### Exercise instructions
In the letter to Cliff below, how long did the writer stay at a high school before retiring?

[[ Text block, beginning ]]

Life has been good for me but I shall never forget each of you who didn't come home.

I fly the flag each day to honor each of you, I shall never forget you.

God Bless You,

Dennis Skorheim



Donald B. Geddes Sonoma, CA

Dear Cliff,

Since I last saw you in Udam-ni North Korea I have accomplished many of the things you could not since they put your body to rest in Hagaru.

After discharge I met and married a beautiful young lady and we had seven wonderful children, who to date have given us 22 Grandchildren and 7 Great Grandchildren. A great and wonderful posterity. When I look at them, I sometimes think of you being denied these blessings.

Soon after discharge I entered the civilian work force, and not having completed high school began cleaning toilets for a large oil company. The dream of every Marine. To be "head man". I began night school under the G.I. Bill and eventually graduated with a B.A. in art education. Finding a position in a hight school I anchored myself there for 29 years before retiring.

I and my wife and family have had many wonderful experience.

Living in Mexico for one year while working on a Masters Degree, and later after the children left the nest to China for one year (that's right, CHINA) to teach English. I met one Korean veteran there who could have been the one that shot us both.

[[ Text block, end ]]
[[ Supplied records, beginning ]]

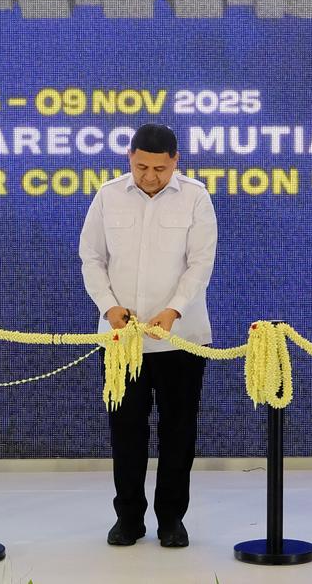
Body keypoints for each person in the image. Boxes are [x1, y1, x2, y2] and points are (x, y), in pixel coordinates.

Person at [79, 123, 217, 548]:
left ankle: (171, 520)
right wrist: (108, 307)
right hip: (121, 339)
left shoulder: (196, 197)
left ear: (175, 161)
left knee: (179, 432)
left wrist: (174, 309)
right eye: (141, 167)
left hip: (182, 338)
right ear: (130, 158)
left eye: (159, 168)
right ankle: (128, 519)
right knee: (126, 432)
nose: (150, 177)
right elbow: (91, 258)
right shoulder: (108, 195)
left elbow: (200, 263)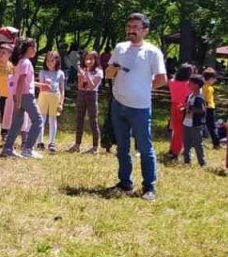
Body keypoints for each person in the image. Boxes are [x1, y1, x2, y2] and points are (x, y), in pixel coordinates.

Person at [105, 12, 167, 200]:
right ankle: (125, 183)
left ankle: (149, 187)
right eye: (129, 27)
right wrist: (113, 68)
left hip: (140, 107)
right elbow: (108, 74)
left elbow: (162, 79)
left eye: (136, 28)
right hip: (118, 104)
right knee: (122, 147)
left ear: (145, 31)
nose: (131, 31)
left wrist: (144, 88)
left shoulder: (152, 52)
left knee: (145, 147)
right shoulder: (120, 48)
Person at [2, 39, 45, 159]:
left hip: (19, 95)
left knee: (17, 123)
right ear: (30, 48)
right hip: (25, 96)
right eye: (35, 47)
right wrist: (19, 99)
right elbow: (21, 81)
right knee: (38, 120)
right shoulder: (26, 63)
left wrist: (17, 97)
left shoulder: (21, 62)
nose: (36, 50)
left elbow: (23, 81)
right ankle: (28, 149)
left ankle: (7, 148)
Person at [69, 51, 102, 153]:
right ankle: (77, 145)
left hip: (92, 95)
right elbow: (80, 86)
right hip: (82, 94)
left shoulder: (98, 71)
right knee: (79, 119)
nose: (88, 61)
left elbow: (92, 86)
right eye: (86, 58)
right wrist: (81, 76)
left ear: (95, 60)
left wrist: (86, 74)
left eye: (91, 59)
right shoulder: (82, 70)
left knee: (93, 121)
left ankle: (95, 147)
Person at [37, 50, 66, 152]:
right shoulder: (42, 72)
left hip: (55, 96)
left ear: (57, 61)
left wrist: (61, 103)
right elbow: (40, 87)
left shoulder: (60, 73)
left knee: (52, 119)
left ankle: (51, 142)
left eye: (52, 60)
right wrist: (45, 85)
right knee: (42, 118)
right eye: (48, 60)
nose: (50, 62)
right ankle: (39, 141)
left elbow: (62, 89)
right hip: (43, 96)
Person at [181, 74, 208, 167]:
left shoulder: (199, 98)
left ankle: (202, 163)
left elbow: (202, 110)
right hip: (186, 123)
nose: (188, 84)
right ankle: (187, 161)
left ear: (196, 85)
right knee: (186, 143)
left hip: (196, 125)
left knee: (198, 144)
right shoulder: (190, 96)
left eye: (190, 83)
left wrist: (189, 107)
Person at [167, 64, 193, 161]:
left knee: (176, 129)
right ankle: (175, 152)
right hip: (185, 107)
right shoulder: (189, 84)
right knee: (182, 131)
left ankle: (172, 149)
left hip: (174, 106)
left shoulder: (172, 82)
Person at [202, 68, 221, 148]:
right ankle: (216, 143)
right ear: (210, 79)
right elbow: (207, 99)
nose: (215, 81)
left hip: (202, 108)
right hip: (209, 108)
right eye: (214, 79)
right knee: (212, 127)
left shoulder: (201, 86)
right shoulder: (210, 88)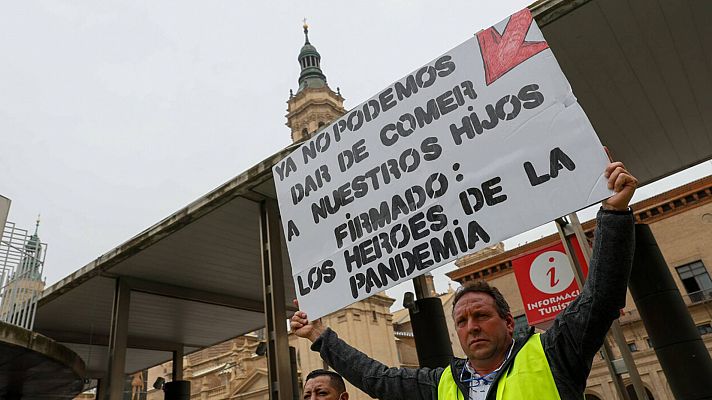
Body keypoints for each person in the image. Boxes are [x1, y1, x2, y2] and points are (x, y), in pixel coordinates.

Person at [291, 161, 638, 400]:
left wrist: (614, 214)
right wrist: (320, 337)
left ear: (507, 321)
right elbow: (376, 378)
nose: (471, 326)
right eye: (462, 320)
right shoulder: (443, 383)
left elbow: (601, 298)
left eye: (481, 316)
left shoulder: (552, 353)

[[ Supplied records, end ]]
[[ Supplied records, beginning ]]

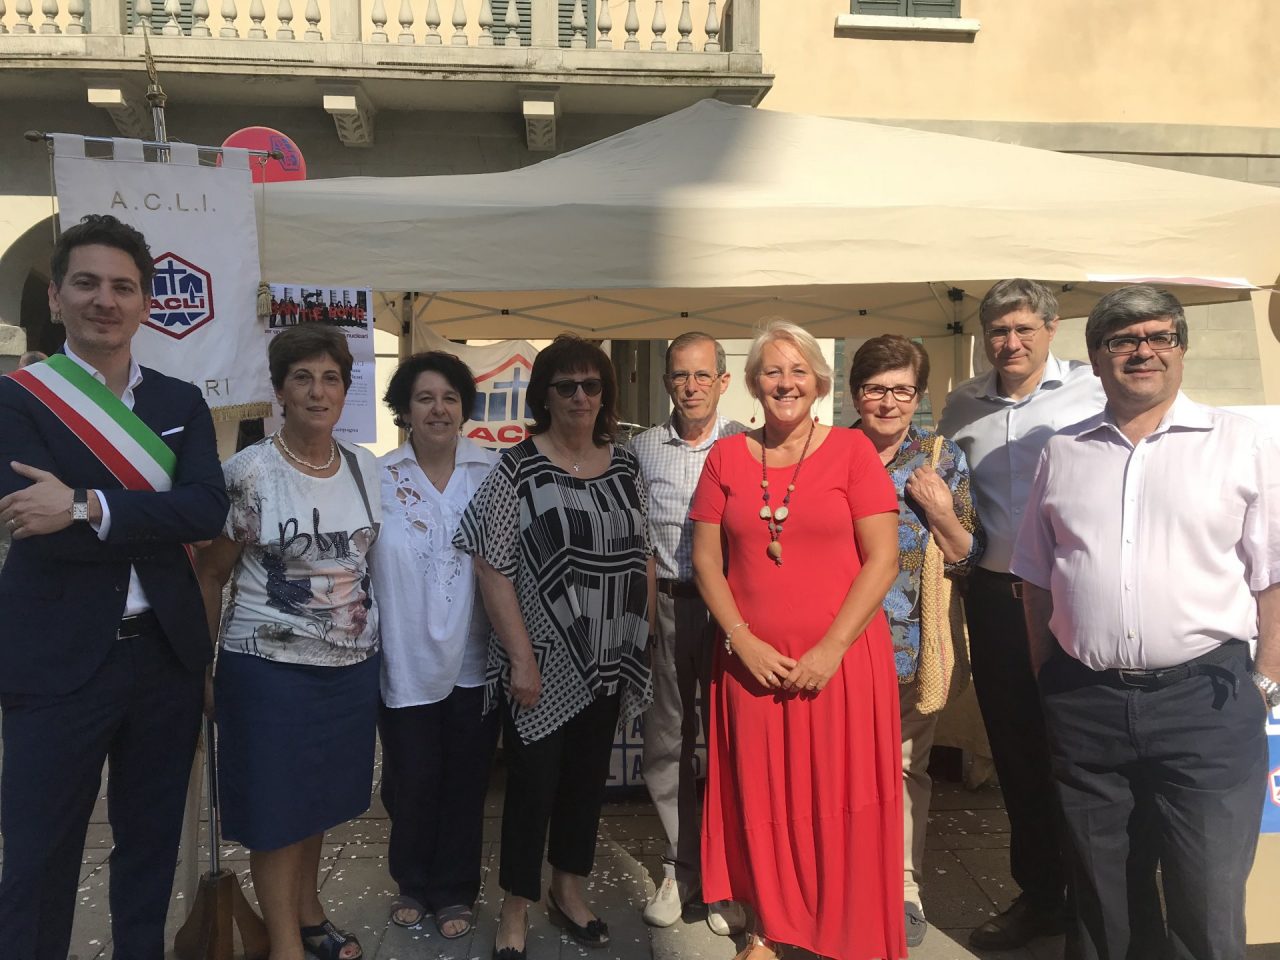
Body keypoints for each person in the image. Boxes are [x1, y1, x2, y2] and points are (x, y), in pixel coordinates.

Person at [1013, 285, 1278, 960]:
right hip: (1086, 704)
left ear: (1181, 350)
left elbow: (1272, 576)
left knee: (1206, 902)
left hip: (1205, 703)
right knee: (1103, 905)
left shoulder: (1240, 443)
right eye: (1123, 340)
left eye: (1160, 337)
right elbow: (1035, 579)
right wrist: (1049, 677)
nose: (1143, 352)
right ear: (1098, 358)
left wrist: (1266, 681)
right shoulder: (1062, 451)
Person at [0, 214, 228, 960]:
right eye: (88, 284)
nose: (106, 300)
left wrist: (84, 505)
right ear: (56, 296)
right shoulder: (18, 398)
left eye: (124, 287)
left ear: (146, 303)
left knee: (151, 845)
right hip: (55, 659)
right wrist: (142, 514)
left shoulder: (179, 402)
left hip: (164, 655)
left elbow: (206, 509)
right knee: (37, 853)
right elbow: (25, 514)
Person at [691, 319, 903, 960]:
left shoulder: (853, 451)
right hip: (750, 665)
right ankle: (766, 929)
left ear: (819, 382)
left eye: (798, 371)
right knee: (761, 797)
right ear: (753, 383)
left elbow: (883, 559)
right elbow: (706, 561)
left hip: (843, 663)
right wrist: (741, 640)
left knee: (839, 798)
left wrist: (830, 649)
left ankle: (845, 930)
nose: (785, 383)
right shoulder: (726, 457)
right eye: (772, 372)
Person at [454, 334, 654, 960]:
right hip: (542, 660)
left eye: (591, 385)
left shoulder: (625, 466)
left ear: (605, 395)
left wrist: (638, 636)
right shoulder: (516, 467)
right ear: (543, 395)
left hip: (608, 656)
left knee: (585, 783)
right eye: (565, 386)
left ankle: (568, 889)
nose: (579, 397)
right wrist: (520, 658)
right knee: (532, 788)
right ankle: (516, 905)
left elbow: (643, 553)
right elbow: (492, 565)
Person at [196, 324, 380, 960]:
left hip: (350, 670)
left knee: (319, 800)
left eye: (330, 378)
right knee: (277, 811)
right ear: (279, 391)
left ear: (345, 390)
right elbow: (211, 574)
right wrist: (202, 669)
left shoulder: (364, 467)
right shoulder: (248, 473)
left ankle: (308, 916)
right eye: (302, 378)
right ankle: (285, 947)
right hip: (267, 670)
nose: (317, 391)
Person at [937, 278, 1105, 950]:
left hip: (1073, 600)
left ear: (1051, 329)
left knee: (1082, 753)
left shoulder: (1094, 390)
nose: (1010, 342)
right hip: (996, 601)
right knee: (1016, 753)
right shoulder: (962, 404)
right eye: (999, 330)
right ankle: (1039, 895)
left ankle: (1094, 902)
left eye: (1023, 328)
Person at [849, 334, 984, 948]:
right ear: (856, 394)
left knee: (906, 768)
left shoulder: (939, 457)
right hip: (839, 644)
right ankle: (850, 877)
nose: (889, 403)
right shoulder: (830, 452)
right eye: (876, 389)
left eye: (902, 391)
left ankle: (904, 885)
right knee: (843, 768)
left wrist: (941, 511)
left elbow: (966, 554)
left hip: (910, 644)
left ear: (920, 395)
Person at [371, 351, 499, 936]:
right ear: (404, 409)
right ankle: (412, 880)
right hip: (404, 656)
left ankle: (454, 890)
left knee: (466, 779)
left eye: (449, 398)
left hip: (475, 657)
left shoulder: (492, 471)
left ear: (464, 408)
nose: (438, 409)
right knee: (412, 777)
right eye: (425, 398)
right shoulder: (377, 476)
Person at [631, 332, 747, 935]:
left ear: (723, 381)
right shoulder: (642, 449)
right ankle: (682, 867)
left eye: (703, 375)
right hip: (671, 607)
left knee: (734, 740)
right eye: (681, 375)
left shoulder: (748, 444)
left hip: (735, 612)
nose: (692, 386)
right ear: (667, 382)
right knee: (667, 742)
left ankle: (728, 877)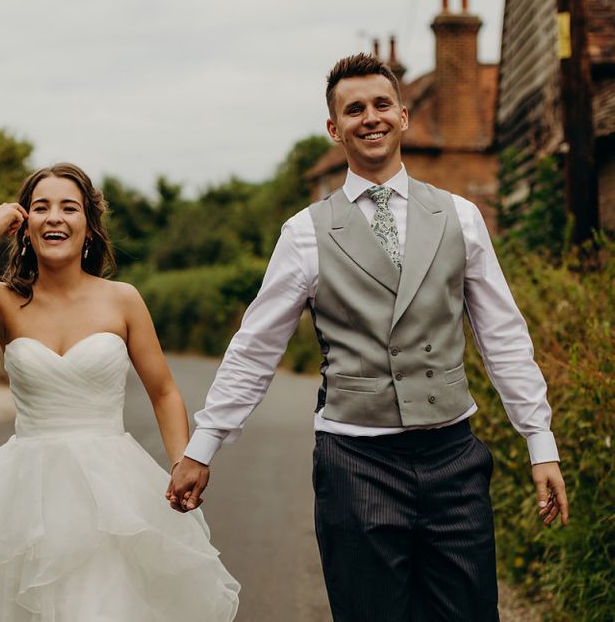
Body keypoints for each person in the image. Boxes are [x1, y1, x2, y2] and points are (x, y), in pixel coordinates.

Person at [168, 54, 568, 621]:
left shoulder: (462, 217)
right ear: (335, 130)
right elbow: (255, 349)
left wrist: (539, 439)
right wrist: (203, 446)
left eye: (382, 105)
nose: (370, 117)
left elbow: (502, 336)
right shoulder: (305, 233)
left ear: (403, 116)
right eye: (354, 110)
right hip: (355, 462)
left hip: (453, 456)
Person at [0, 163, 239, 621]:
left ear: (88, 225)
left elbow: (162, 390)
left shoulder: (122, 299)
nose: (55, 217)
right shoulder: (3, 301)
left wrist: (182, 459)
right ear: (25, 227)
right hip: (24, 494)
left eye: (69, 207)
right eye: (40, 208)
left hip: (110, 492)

[[ Supplied records, end ]]

### Solved exercise
29 years.